Source extract:
| June 26, 2011 12:00 AM PDT | |
Prerequisites
You need to have deployed the latest Intel(R) Cluster Ready Reference Design S5520UR-ICR1.1-ROCKS5.3-CENTOS5.4-C2 v1.0.
This reference design targets the next components:
- Intel® Xeon® Processors X5660
- Intel® Server Board S5520UR
- Rocks* 5.3
- CentOS* 5 Update 4
Set up the environment
• MVAPICH2 will be used to build MPIBLAST. To configure the environment for use MVAPICH2 run the next command:
mpi-selector-menu
• A selection menu will be displayed. Select "mvapich2_gcc-1.4.1" for the current user with the option (1u) and exit.
Current system default: "<"none">"
Current user default: mvapich2_gcc-1.4.1
"u" and "s" modifiers can be added to numeric and "U"
commands to specify "user" or "system-wide".
1. mvapich2_gcc-1.4.1
2. mvapich_gcc-1.2.0
3. openmpi_gcc-1.4.1
U. Unset default
Q. Quit
Selection (1-3[us], U[us], Q):1u
…
WARNING: Changes made to mpi-selector defaults will not be visible until
you start a new shell!

Work to do: Transcribe the part of the MVAPICH2 setup text starting at "commands to specify" and ending at "a new shell!". Rely only on the text when working through what comes next.

Dataset content:
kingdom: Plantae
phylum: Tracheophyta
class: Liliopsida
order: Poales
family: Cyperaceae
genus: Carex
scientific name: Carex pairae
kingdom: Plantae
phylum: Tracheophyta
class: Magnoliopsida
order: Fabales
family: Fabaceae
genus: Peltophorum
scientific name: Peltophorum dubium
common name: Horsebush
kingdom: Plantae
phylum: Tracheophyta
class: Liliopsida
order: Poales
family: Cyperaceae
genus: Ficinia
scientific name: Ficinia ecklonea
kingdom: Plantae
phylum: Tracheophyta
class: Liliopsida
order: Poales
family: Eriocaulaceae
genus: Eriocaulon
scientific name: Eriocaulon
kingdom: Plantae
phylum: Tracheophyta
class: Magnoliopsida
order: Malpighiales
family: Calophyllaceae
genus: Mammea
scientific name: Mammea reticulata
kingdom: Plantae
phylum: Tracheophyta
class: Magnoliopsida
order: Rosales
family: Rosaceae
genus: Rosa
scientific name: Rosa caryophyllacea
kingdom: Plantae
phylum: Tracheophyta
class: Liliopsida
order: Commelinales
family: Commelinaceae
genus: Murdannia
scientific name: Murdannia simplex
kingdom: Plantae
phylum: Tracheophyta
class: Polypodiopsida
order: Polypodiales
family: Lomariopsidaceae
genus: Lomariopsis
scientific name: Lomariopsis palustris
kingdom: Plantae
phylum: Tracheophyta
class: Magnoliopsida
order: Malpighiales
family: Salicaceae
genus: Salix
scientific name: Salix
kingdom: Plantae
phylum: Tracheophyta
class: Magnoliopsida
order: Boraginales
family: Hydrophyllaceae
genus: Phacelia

Result of the exercise:
commands to specify "user" or "system-wide".
1. mvapich2_gcc-1.4.1
2. mvapich_gcc-1.2.0
3. openmpi_gcc-1.4.1
U. Unset default
Q. Quit
Selection (1-3[us], U[us], Q):1u
…
WARNING: Changes made to mpi-selector defaults will not be visible until
you start a new shell!